I darkened the eye diffuse color, so the character looked closer to the original design, in which the eyes have black irises.
For the skin, I used an aiStandardSurface shader with a hand-painted diffuse map, a specular map, and subsurface scattering. I also used a displacement map on the shading node to add more details.
I added a vector displacement map for some details from ZBrush.
There are several combinations of export settings, but to use Arnold for rendering without problems, the compatibility pipeline was used to export the map with the values in vector Displacement Map in FlipAndSwitch and Tangent FlipAndSwitch. You can find it in the Preferences menu > ImportExport ZBrush. But It depends on the version you have of Maya/Arnold and for that, you have the diagnostic file: It has an option to create diagnostic files based of your export settings in the Tool/Vector Displacement Map sub-palette. These diagnostic files are comprised of an .OBJ file, a diffuse map, and the generated vector displacement map.

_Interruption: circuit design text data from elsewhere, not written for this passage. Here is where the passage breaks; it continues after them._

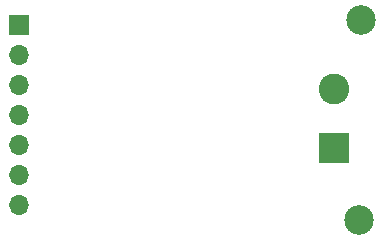
<source format=gbs>
G04 #@! TF.GenerationSoftware,KiCad,Pcbnew,7.0.2*
G04 #@! TF.CreationDate,2023-10-22T17:07:00+02:00*
G04 #@! TF.ProjectId,aansturing lamp pcb,61616e73-7475-4726-996e-67206c616d70,rev?*
G04 #@! TF.SameCoordinates,Original*
G04 #@! TF.FileFunction,Soldermask,Bot*
G04 #@! TF.FilePolarity,Negative*
%FSLAX46Y46*%
G04 Gerber Fmt 4.6, Leading zero omitted, Abs format (unit mm)*
G04 Created by KiCad (PCBNEW 7.0.2) date 2023-10-22 17:07:00*
%MOMM*%
%LPD*%
G01*
G04 APERTURE LIST*
%ADD10C,2.500000*%
%ADD11R,2.600000X2.600000*%
%ADD12C,2.600000*%
%ADD13R,1.700000X1.700000*%
%ADD14O,1.700000X1.700000*%
G04 APERTURE END LIST*
D10*
X110800000Y-91900000D03*
D11*
X108712000Y-85852000D03*
D12*
X108712000Y-80852000D03*
D10*
X111000000Y-75000000D03*
D13*
X82042000Y-75438000D03*
D14*
X82042000Y-77978000D03*
X82042000Y-80518000D03*
X82042000Y-83058000D03*
X82042000Y-85598000D03*
X82042000Y-88138000D03*
X82042000Y-90678000D03*
M02*

</source>
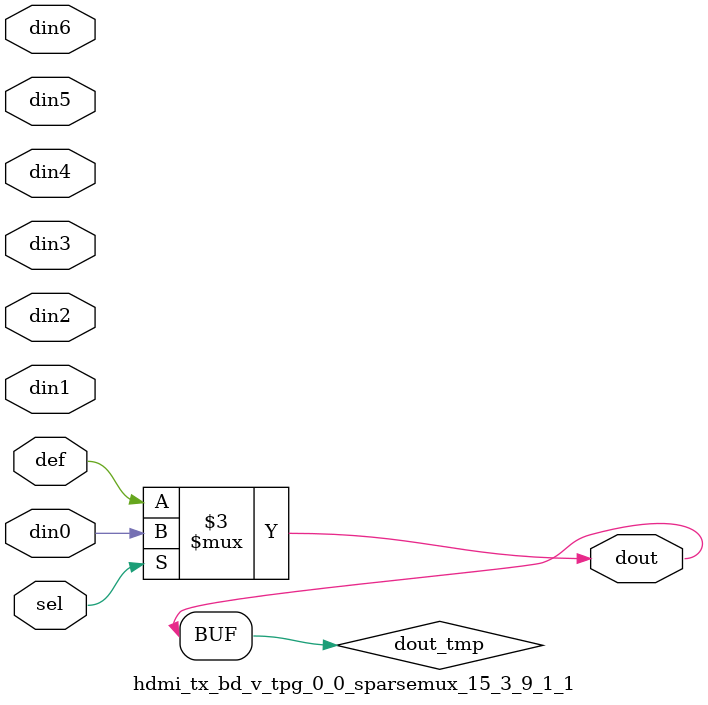
<source format=v>
`timescale 1ns / 1ps

(* DowngradeIPIdentifiedWarnings="yes" *) module hdmi_tx_bd_v_tpg_0_0_sparsemux_15_3_9_1_1 (din0,din1,din2,din3,din4,din5,din6,def,sel,dout);

parameter din0_WIDTH = 1;

parameter din1_WIDTH = 1;

parameter din2_WIDTH = 1;

parameter din3_WIDTH = 1;

parameter din4_WIDTH = 1;

parameter din5_WIDTH = 1;

parameter din6_WIDTH = 1;

parameter def_WIDTH = 1;
parameter sel_WIDTH = 1;
parameter dout_WIDTH = 1;

parameter [sel_WIDTH-1:0] CASE0 = 1;

parameter [sel_WIDTH-1:0] CASE1 = 1;

parameter [sel_WIDTH-1:0] CASE2 = 1;

parameter [sel_WIDTH-1:0] CASE3 = 1;

parameter [sel_WIDTH-1:0] CASE4 = 1;

parameter [sel_WIDTH-1:0] CASE5 = 1;

parameter [sel_WIDTH-1:0] CASE6 = 1;

parameter ID = 1;
parameter NUM_STAGE = 1;



input [din0_WIDTH-1:0] din0;

input [din1_WIDTH-1:0] din1;

input [din2_WIDTH-1:0] din2;

input [din3_WIDTH-1:0] din3;

input [din4_WIDTH-1:0] din4;

input [din5_WIDTH-1:0] din5;

input [din6_WIDTH-1:0] din6;

input [def_WIDTH-1:0] def;
input [sel_WIDTH-1:0] sel;

output [dout_WIDTH-1:0] dout;



reg [dout_WIDTH-1:0] dout_tmp;


always @ (*) begin
(* parallel_case *) case (sel)
    
    CASE0 : dout_tmp = din0;
    
    CASE1 : dout_tmp = din1;
    
    CASE2 : dout_tmp = din2;
    
    CASE3 : dout_tmp = din3;
    
    CASE4 : dout_tmp = din4;
    
    CASE5 : dout_tmp = din5;
    
    CASE6 : dout_tmp = din6;
    
    default : dout_tmp = def;
endcase
end


assign dout = dout_tmp;



endmodule

</source>
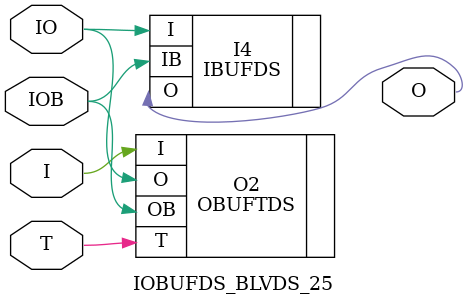
<source format=v>


`timescale  1 ps / 1 ps


module IOBUFDS_BLVDS_25 (O, IO, IOB, I, T);

    output O;

    inout  IO, IOB;

    input  I, T;

	OBUFTDS #(.IOSTANDARD("BLVDS_25")) O2 (.O(IO), .OB(IOB), .I(I), .T(T));
	IBUFDS #(.IOSTANDARD("BLVDS_25")) I4 (.O(O), .I(IO), .IB(IOB));


endmodule



</source>
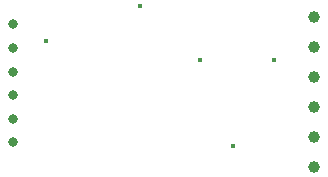
<source format=gbr>
%TF.GenerationSoftware,KiCad,Pcbnew,7.0.6-1.fc38*%
%TF.CreationDate,2023-08-14T18:08:23+02:00*%
%TF.ProjectId,ESP12F_PROGRAMMER,45535031-3246-45f5-9052-4f4752414d4d,rev?*%
%TF.SameCoordinates,Original*%
%TF.FileFunction,Plated,1,2,PTH,Drill*%
%TF.FilePolarity,Positive*%
%FSLAX46Y46*%
G04 Gerber Fmt 4.6, Leading zero omitted, Abs format (unit mm)*
G04 Created by KiCad (PCBNEW 7.0.6-1.fc38) date 2023-08-14 18:08:23*
%MOMM*%
%LPD*%
G01*
G04 APERTURE LIST*
%TA.AperFunction,ViaDrill*%
%ADD10C,0.400000*%
%TD*%
%TA.AperFunction,ComponentDrill*%
%ADD11C,0.800000*%
%TD*%
%TA.AperFunction,ComponentDrill*%
%ADD12C,1.000000*%
%TD*%
G04 APERTURE END LIST*
D10*
X118110000Y-93472000D03*
X126111000Y-90551000D03*
X131191000Y-95123000D03*
X133985000Y-102362000D03*
X137414000Y-95123000D03*
D11*
%TO.C,J1*%
X115316000Y-92075000D03*
X115316000Y-94075000D03*
X115316000Y-96075000D03*
X115316000Y-98075000D03*
X115316000Y-100075000D03*
X115316000Y-102075000D03*
D12*
%TO.C,J2*%
X140843000Y-91440000D03*
X140843000Y-93980000D03*
X140843000Y-96520000D03*
X140843000Y-99060000D03*
X140843000Y-101600000D03*
X140843000Y-104140000D03*
M02*

</source>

For the displacement map to show, I had to go into the main shape tab and add iterations to the Subdivision (Type Catclark) and Maya node setting: file node color space set to raw.
To illuminate the scene, I used an HDRi image applied to an Arnold Ai Skydome Light as my main light. I also added some directional lights for some effects I was looking for, especially the hair rim. I also made small modifications with blendshapes and lattice to the character's pose to give it more appeal on camera and be more natural.
The AA 5 camera was used for rendering. I also made the background with a painted texture simulating the image of the film. I tried it with a bit of fog, but it wasn't quite what I'd expected, so I left it cleaner.